The research is said to be the first of its kind to survey parents about how well a GFCF diet improves behavior in autistic children. Some 387 parents and caregivers completed a 90-item questionnaire about their autistic child’s food allergies/sensitivities and any gastrointestinal (GI) problems. They also provided information about how their children use the GFCF diet.
In children with GI issues and food allergies, the GFCF diet helped improve behavior, physiological symptoms and social behaviors. This included improved language, eye contact, attention span and more. Children that strictly followed a GFCF diet seemed to have the most benefit. Parents who used the diet for six months or less didn’t have as good results.

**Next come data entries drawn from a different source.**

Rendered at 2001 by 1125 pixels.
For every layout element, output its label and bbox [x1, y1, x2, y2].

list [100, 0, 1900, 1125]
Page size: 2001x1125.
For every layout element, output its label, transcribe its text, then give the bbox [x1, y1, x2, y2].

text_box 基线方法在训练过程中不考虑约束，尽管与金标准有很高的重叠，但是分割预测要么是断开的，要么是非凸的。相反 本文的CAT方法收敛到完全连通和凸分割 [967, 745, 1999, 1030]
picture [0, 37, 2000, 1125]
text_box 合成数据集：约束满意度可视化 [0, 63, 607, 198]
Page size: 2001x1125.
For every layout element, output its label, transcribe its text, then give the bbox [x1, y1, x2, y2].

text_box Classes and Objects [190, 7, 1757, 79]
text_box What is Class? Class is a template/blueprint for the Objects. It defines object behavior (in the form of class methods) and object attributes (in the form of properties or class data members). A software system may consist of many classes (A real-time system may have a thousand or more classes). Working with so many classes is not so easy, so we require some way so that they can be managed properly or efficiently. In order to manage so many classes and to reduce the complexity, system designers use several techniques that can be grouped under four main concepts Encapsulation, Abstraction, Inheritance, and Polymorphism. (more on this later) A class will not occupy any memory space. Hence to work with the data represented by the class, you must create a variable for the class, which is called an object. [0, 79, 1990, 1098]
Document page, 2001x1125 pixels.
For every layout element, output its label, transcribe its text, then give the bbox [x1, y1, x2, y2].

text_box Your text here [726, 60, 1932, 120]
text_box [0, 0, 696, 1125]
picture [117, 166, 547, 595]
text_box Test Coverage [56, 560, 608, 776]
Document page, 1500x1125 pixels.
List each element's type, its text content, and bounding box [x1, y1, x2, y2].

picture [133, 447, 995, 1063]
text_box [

The Penn State team believes autism is not just a neurological disease; it also could involve the GI tract and the immune system.
Laura Cousino Klein, study co-author and associate professor of biobehavioral health and human development and family studies, stated, “A majority of the pain receptors in the body are located in the gut, so by adhering to a gluten-free, casein-free diet, you’re reducing inflammation and discomfort that may alter brain processing, making the body more receptive to autism spectrum disorder therapies.”
Nutritional Neuroscience published this study.